- [Data supplied]:
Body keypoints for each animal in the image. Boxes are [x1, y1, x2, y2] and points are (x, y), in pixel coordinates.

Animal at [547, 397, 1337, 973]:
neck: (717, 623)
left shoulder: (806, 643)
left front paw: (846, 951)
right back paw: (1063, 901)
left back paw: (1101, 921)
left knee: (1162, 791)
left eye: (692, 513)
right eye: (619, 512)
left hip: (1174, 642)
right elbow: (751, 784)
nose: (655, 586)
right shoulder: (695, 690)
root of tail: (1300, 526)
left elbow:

- [About this exercise]: The result should be the lines from the line with "left hip: (1174, 642)" to the last line of the material, returned exactly and without any other line.

- [Result of the exercise]:
left hip: (1174, 642)
right elbow: (751, 784)
nose: (655, 586)
right shoulder: (695, 690)
root of tail: (1300, 526)
left elbow:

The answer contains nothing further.